Looking over my notes and thinking back to Monday night, there are two consistent elements to each of the five comparative tastings: the S-W whiskies had brighter, bolder, more vibrant noses while the finishes on the current releases were muted. Here are my notes:
Cabin Still 1989 -- Bright candied nose. Sweeter than the 2011, but not sacchrine.
Cabin Still 2011 -- Sandier, dustier nose. Mild palate, a little bit of clay in there.
Old Fitzgerald 1991 -- Maple syrup on buttermilk pancakes. Thick solid palate.
Old Fitzgerald 2012 -- Quite muted. Hay, grasses, grainy notes.
Very Special Old Fitz 12yr 1994 -- Chocolate, maple syrup, and light floral notes.
Very Special Old Fitz 12yr current -- Milder (again), grassy. A touch sour. Not as very special.
Pappy 20yr 2010 -- Fills one's skull with the vibrant oaky wheat whisky flavors. Some brandied cherries in there. I prefer this one's palate.
Pappy 20yr 2012 -- Nose is heavier, darker (does that make any sense?). Spices, molasses, bananas. I prefer this one's nose.
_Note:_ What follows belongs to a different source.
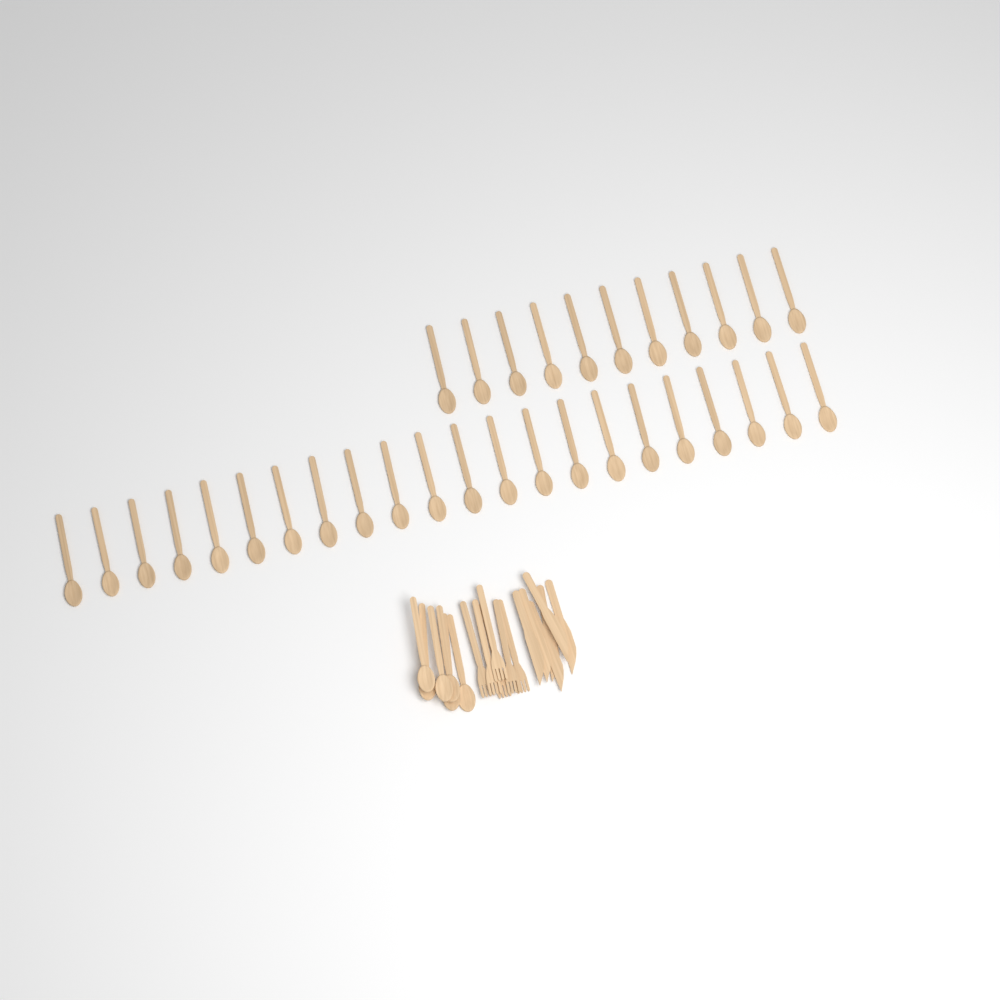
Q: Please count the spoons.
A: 39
WL Weller 10yr Centennial -- Pretty good, preferred
Jefferson's Prez 18yr -- Decent, but not that memorable
Sorry for those last two. Socializing had begun in earnest by that point. I was talking to a nice chap about spirits of all kinds. That was actually one of the best parts of the event was the laid-back chatty atmosphere.
Chris didn't tell the crowd what we should be tasting nor which whiskey we should like better. Instead, we all were given the space to sort out what we liked best. That's exactly how I think events should be run. Whisk(e)y is a mercurial personal thing. In my case, I liked the newer Pappy's nose better than the S-W Pappy nose, while I liked the elder one's palate better. But I liked Old Fitzgerald 1991 the best, even more than the Pappies. Its nose was insanely delicious, and it didn't taste half bad either! The Very Special Old Fitzgerald '94 was great too. I found the contemporary Heaven Hill bourbons to be very mild and largely forgettable, aside from their mildness.
I personally wouldn't drop $100+ on any of these, though I can understand why Pappy would carry a big price in the primary market. I'll keep my commentary on the secondary market to a minimum for now. Ultimately, I agree with Southern California Whiskey Club folks; these amber treasures were made to be appreciated by more senses than just sight. They were created to be tasted. They were created to be shared. I mean, it's whiskey, damn it.
Many thanks to Chris and Michael for this great opportunity. I'm looking forward to the next event!